◆ **Dataset excerpts**:
/---
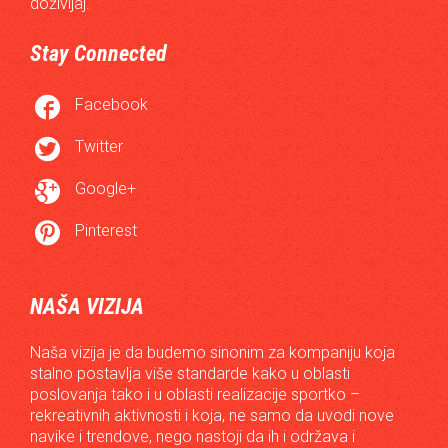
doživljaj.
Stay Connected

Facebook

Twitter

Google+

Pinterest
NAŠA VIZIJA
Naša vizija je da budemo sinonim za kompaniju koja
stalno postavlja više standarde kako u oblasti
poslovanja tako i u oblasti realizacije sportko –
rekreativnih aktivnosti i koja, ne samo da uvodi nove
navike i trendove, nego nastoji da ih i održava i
\---
/---
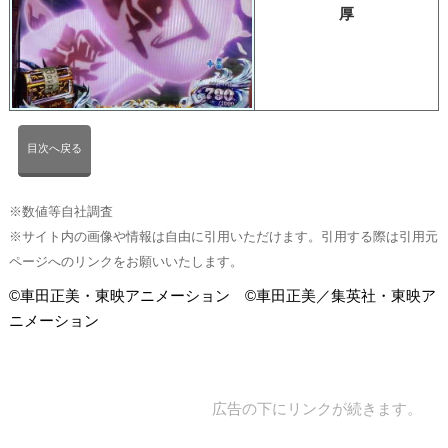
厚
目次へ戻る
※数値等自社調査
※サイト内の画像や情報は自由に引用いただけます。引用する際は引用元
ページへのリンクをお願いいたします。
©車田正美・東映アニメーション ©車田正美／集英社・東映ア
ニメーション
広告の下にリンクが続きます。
\---
◆ **Exercise**:
From the listing, please work out how many lines contain "koja". Give the number only.

◆ **Written solution**:
2